Lorsqu’on les considère comme des polarités de l’être humain, le bien et le mal ne posent pas en eux-mêmes un problème. La souffrance survient quand on reste englué dans la dichotomie et qu’on se met à construire des systèmes moraux. Encore, si nous réussissions à entrer dans le mouvement rendu possible par l’espace entre les deux pôles, un dynamisme serait créé, qui dissiperait quelque peu ne serait-ce que certaines illusions métaphysiques en s’appuyant la force ascendante de la vie. Or, aujourd’hui, il n’en est rien. Loin d’avoir réussi à dépasser le mensonge de la morale métaphysique et de nous être émancipés de l’idéalisme, nous nous sommes au contraire enfoncés dans l’évitement des risques, même, et surtout, dans toutes les pratiques que nous qualifions d’extrêmes.
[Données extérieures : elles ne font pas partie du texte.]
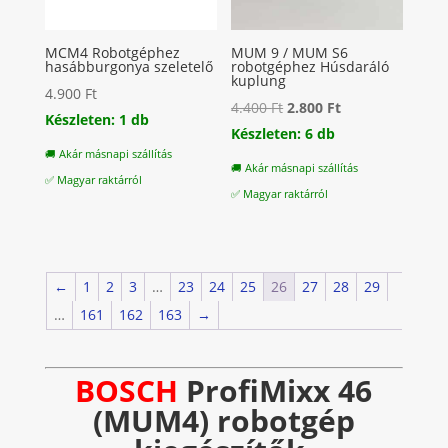
MCM4 Robotgéphez
MUM 9 / MUM S6
hasábburgonya szeletelő
robotgéphez Húsdaráló
kuplung
4.900
Ft
Original
Current
4.400
Ft
2.800
Ft
Készleten: 1 db
price
price
Készleten: 6 db
🚚 Akár másnapi szállítás
was:
is:
🚚 Akár másnapi szállítás
✅ Magyar raktárról
4.400 Ft.
2.800 Ft.
✅ Magyar raktárról
←
1
2
3
…
23
24
25
26
27
28
29
…
161
162
163
→
BOSCH
ProfiMixx 46
(MUM4) robotgép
À mon sens, le succès de Paolo Coelho tient pour une large part au fait qu’il réactive de façon massive tous les jugements de valeur : nous sommes littéralement condamnés, écrit-il, à nous mouvoir « dans l’éternelle Division entre les deux opposés. » Jugement sans appel. Nos idéologies peuvent ainsi tranquillement continuer à détruire les forces créatrices et à fixer les normes au moyen desquelles nous favorisons la décadence. En concluant avec ce livre une trilogie amorcée avec Sur le bord de la rivière Piedra, je me suis assise et j’ai pleuré (1995) et Véronika décide de mourir (2000), l’écrivain brésilien montre malgré lui que nous avons pratiquement perdu toute possibilité de Culture.
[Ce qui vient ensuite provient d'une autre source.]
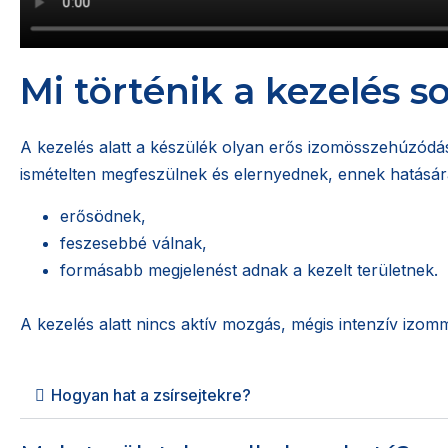
Mi történik a kezelés s
A kezelés alatt a készülék olyan erős izomösszehúzódás
ismételten megfeszülnek és elernyednek, ennek hatásár
erősödnek,
feszesebbé válnak,
formásabb megjelenést adnak a kezelt területnek.
A kezelés alatt nincs aktív mozgás, mégis intenzív izom
Hogyan hat a zsírsejtekre?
Bescos, un petit village perdu de deux cent quatre-vingt-un habitants. La vieille Berta est assise sur le pas de sa porte. Vêtu comme un pèlerin, un étranger s’amène. C’est l’Autre, le survenant, le démon, c’est-à-dire celui par qui peut se produire un événement. Mû par une énorme souffrance, il a choisi cet endroit pour vérifier sa théorie sur la nature de l’homme : les êtres humains sont disposés à faire le mal. Il suffit de les tenter, et ils s’y jettent corps et âme. Il en sait quelque chose, lui, un bon chrétien vendeur d’armes, qui a vu sa femme et ses filles assassinées par des « terroristes ». Partant du principe que la preuve établie par un homme vaudra pour l’humanité entière, il propose à Chantal Prym, l’humble serveuse de bar, un défi machiavélique engageant toute la communauté. Estimant le destin sous d’autres jours, elle lui répond par un pari, à ses yeux plus juste. Du Bien ou du Mal, lequel choisir ? Pour la réponse, consultez Tirésias ou Nostradamus.